At the core of the EH4295 is a MOSFET array that is designed and developed for this application. An on-board transformer that couples to a dedicated MOSFET array forms the heart of the self-starting oscillation circuit. The oscillator waveform is coupled to a transformer inside the module that provides an AC output signal, limited in amplitude by the output loading. A typical output loading is a full wave rectifier that can handle AC inputs over 20 V and input power as limited by the output of the EH4295.
When coupled to the EH4295, the energy-generator source internal impedance and the EH4295 input impedance form a network where the energy-generator source starts to deliver power to the EH4295. As soon as the internal oscillation threshold power level is reached, oscillation begins, and energy transfer is initiated. Typically this power level is less than 10 µW for the EH4295, and varies across different models and units. Hence the EH4295 is excellent for high efficiency, low power applications where the minimum operating power range is very low, and where otherwise wasted energy cannot be captured and stored in a battery pack or capacitor storage bank using other means.
As input energy builds up at the energy-generator source, the amount of power transferred also changes accordingly. The maximum power rating of the EH4295 limits its power handling capability, but does allow an external secondary DC-DC converter to take over at some higher power point. The AC output generated by the on-board oscillator enables the EH4295 to support other switching circuits to convert at a higher voltage and power level.
For many energy-harvesting applications, the EH4295, combined with EH300 Series Energy Harvesting Modules, offers a simple and efficient solution when used with a low-voltage, low-energy generating source which only delivers sporadic intermittent amounts of input power. The combined EH4295 and EH300 Series Modules can ramp from zero output power to useable levels for operating many remote sensor networks and circuits requiring DC supply voltages in the 1.8 V to 6.8 V range. The boosted AC or DC output voltage levels can also be used to generate a reference DC output to drive or to initiate other electronic circuits such as external Power Step-up DC-DC converters requiring DC supply voltages over 1.0 V in order to operate.
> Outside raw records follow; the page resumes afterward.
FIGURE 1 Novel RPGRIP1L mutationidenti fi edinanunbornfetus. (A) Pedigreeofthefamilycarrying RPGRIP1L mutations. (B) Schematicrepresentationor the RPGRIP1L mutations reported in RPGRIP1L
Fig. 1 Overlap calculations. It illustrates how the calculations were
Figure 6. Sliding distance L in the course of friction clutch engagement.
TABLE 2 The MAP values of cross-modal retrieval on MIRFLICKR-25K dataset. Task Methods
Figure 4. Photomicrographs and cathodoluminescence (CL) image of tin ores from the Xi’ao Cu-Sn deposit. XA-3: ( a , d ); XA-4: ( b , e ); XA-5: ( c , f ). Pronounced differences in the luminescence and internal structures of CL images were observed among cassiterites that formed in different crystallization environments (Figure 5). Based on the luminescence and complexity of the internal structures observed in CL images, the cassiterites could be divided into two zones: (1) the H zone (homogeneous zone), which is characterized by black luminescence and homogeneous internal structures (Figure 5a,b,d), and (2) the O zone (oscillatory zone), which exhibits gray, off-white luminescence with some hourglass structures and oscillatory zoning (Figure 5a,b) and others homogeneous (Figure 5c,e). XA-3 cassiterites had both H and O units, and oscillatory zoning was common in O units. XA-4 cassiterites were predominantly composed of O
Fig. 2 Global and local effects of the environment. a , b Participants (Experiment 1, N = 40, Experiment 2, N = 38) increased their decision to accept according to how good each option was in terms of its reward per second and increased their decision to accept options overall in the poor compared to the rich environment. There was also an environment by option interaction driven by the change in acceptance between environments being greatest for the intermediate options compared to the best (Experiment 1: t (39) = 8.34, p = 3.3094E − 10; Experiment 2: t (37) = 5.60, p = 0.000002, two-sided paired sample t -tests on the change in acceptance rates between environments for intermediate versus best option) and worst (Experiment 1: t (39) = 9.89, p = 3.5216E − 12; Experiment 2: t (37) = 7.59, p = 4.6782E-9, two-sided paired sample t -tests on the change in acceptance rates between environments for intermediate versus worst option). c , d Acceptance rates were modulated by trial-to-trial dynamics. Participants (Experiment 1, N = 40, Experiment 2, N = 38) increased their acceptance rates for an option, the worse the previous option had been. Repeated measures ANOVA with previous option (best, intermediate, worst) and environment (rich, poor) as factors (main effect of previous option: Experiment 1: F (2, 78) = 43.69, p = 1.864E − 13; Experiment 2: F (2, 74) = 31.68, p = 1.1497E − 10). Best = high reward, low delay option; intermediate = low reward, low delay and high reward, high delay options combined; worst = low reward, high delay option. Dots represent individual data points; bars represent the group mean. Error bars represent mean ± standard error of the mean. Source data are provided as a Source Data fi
Using energy harvesting technology in an industrial lighting system can bring significant benefits. Solar power can drive a wireless node and sensor to provide an infrastructure for ‘daylight harvesting’ coordinating and switching the lighting systems to support and boost the natural lighting. Thermal energy can also be used to power sensor nodes that can switch lighting off when not required, similarly reducing the power consumption. These techniques can reduce both the cost of running an industrial lighting system and the significant cost of implementing and retrofitting such a control system.